PASSAGE TO READ:
------------------------------
As for Bioware, I highly doubt that dev team has any "integrity" left thanks to EA. Honestly, I think demanding the ending be changed is just redudant at this point. Fans were expecting a plethora of well-written endings (which Bioware promised them) and got 3 shades of shit. To change it now would be them playing damage control. I think the real issue is should Bioware or any other company get away with what is basically lying?
"False advertising" is only the tip of the iceberg. Remember when PS3 Slim got leaked and Sony denied its existance? Then some months later, turns out it's real. OMG, big surprise right? Well, you see it's still lying. Not only that but, they obviously lied to push PS3 Fat sales so they could reap as much as possible from the old models before releasing Slim.
That shit shouldn't have been leaked but, once it was leaked, IT WAS LEAKED. The rest of their damage control was them lying directly to us. I'll let you guys determine wether or not that's OK but, it's lying non-the-less.
------------------------------
EXTRACTED DATA:
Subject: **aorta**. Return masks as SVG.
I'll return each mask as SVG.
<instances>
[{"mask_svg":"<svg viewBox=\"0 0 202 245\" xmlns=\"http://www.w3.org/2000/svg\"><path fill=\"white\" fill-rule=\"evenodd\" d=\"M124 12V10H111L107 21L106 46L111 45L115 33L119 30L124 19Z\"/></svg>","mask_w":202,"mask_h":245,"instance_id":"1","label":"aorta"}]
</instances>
------------------------------
Can you return the forum post in full, word for word? The data stands apart from the forum post and has nothing to do with it.

As for Bioware, I highly doubt that dev team has any "integrity" left thanks to EA. Honestly, I think demanding the ending be changed is just redudant at this point. Fans were expecting a plethora of well-written endings (which Bioware promised them) and got 3 shades of shit. To change it now would be them playing damage control. I think the real issue is should Bioware or any other company get away with what is basically lying?
"False advertising" is only the tip of the iceberg. Remember when PS3 Slim got leaked and Sony denied its existance? Then some months later, turns out it's real. OMG, big surprise right? Well, you see it's still lying. Not only that but, they obviously lied to push PS3 Fat sales so they could reap as much as possible from the old models before releasing Slim.
That shit shouldn't have been leaked but, once it was leaked, IT WAS LEAKED. The rest of their damage control was them lying directly to us. I'll let you guys determine wether or not that's OK but, it's lying non-the-less.